* DOCUMENT TEXT:
[BEGIN]

Islands lurches to life with the first blinking, stretching movements from a formerly isolated Soviet bloc country, one that just got The Breakfast Club last month. It's a dispatch from an endless Scandinavian winter, all washed-out colors, mere glances of sunlight and an unwaveringly hopeful eye toward (environmentally and spiritually) brighter days. Rarely does a batch of songs simply sound like it ought to arrive nestled in a sleeve full of stark, windswept Anton Corbijn photos.

To see this world view embodied, look no further than "Century," which proffers a deep melancholy; it's gray and regretful, but also fortifying and optimistic. It's also catchy as hell, a trait it shares with its disc mates. "Dare" and "Symmetry" are unabashedly retro and long on melodic, immediate pleasures, but also possess huge emotional depth. That intensity and ability to connect on a personal level is Islands' true difference maker, and what elevates the album above the tiresome rash of Echo & the Bunnymen-lites.

[END]

* Saved data entries:
[BEGIN]

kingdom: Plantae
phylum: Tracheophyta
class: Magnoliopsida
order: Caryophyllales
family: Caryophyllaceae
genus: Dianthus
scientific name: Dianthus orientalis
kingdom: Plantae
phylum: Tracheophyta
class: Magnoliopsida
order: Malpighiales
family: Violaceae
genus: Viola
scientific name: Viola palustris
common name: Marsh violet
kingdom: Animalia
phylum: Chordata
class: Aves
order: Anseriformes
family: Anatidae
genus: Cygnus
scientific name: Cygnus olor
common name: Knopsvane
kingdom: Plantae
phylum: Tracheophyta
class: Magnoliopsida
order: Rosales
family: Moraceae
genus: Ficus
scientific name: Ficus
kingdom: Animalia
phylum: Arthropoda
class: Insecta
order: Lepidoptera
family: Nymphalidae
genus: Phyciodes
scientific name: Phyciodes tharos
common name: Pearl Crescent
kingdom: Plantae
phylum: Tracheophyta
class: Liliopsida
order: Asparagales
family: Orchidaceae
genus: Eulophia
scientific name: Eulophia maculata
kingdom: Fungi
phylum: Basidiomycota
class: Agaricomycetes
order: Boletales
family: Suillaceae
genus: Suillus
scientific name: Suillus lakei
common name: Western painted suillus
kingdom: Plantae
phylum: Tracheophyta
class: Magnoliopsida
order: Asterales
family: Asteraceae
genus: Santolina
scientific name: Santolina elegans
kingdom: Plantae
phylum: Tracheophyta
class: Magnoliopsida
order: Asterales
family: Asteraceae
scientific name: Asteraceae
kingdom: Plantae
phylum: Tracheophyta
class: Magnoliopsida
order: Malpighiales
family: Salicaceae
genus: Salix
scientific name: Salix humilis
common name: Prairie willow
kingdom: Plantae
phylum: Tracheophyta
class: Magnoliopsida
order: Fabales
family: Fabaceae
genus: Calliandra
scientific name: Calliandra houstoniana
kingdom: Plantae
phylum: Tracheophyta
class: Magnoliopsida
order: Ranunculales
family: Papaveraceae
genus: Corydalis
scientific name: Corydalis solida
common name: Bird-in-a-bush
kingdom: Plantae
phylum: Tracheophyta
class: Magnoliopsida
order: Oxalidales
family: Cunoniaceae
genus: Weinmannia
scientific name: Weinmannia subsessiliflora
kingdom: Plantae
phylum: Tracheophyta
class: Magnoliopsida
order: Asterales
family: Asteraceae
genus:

[END]

* SET TASK:
According to the album review, which two songs are unabashedly retro?

* TASK RESPONSE:
"Dare" and "Symmetry."